This is what I'd do and check:
(all of this is dependant on how paranoid you are and how confidential the data really is, translaten for the next ueber-web-facebook-flash-game aren't quite as confidential as say translations for legal parties that are planning to have some international drug raid and need to pass information around)
- First and foremost: Invalidate all URLs that have been sent out
- Password protect everything but don't tell anyone the password
Things under your control
- was the message really encrypted (maybe just signed)
- check the machine that did the encryption for malware (was it some gateway that is publicly reachable, was it "real end to end encryption)
- someone got access to the private key without using malware:
- repeat the process and check logs
- repeat the process with a new key and check the logs - tell recipients about the new key
- repeat the process with a new key and check the logs - don't distribute the new key
Things not under your control
- malware on any of the recipients machines
Find out who's the bad guy
- send a unique so called secure URL to every person in question unencrypted
- send a unique so called secure URL to every person in question encrypted -- this is actuall optional
(sorry but sending out an unprotected URL by GPG is just about the same as sending out a protected URL in plaintext -- script kiddies will find that stuff -- also protecting on the server side is in my experience more valuable for a business since you have more control)
I had a friend very proud of consistently using PGP for all his mail converstations. That is ntil he found out that he accidentally had exported his private key and kept sending that around all the time instead of the public key -- funny at the time, but you never know what hits you (now it wasn't me, I'm by far to lazy to encrypt my mails with PGP and explain it to customers, I usually use some encrypted ZIP-file or something else that is useable by non-tech people without explanation)

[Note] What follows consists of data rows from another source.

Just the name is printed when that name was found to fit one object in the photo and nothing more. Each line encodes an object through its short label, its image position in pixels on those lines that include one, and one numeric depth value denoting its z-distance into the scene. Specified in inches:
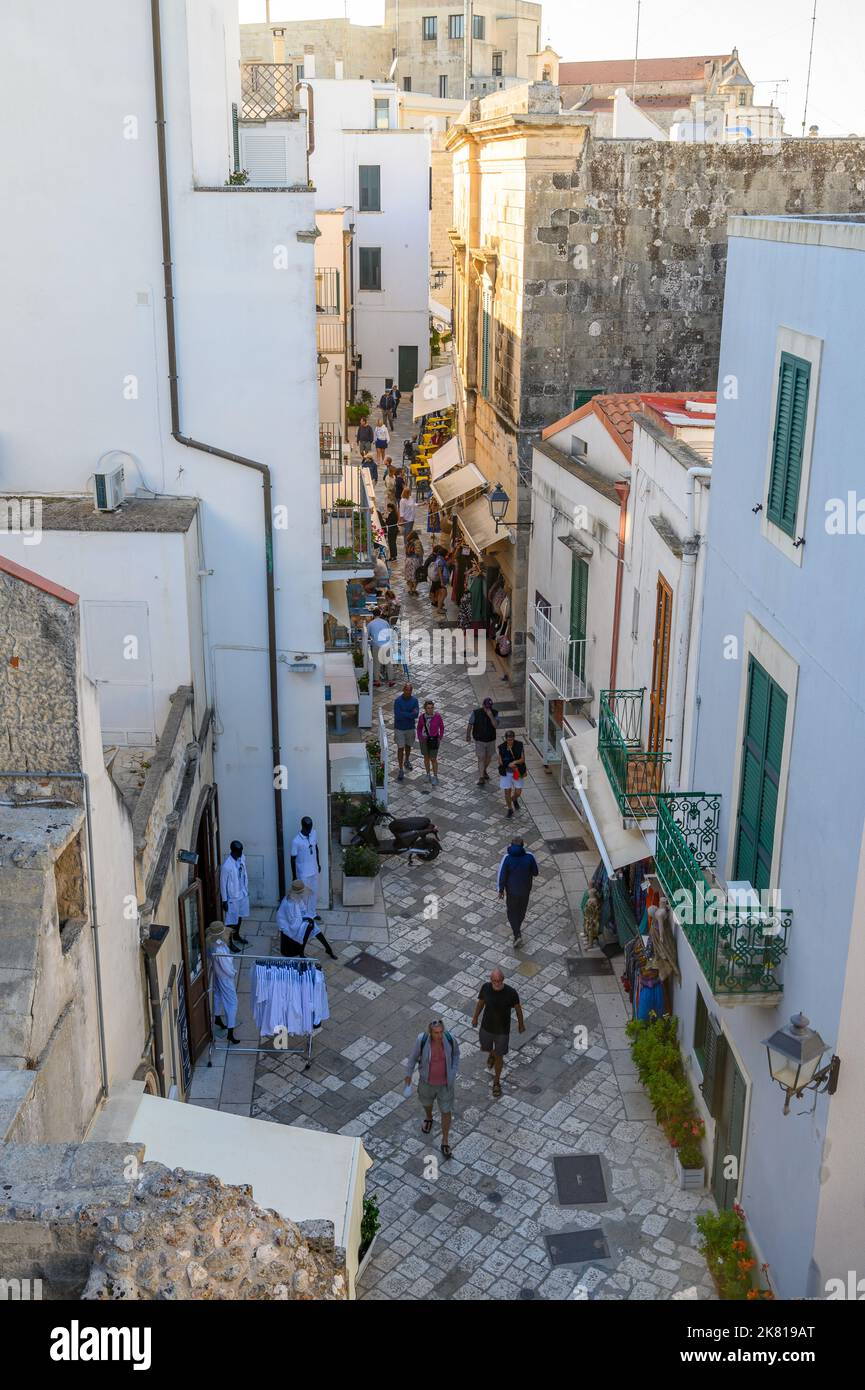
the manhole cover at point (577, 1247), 388.5
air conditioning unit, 501.0
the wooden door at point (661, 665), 484.1
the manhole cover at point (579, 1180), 414.3
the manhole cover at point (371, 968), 539.8
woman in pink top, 697.8
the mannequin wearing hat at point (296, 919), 512.1
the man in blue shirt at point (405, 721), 713.6
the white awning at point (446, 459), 1112.8
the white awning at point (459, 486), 997.2
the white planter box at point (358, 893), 591.8
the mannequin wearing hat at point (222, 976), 476.7
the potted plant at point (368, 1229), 377.1
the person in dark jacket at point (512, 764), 665.4
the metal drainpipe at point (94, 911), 294.7
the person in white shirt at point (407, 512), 1158.3
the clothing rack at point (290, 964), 461.4
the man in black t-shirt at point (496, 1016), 450.9
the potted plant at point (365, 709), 747.4
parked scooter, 631.2
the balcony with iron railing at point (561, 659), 663.8
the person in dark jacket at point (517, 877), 538.0
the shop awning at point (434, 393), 1339.8
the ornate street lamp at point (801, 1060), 296.8
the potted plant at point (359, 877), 589.9
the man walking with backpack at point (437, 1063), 421.1
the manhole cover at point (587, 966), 542.3
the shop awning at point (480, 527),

Implement one-time-passwords for your translators. Send them the new stuff by snail-mail.
Also, I assume you have a written consent about not giving stuff away and you are absolutely sure that it wasn't by coincidence someone with some technical background that scripted receiving encrypted mails and automagically does some other stuff.
Also (again), any possibility that any of the recipients have subcontractors that do the actual work and the mail got forwarded (possibly with the key needed to decrypt it)
Last but not least: There's this thing called mobile access, did you give everyone a call to make sure it wasn't valid access from somewhere you haven't expected?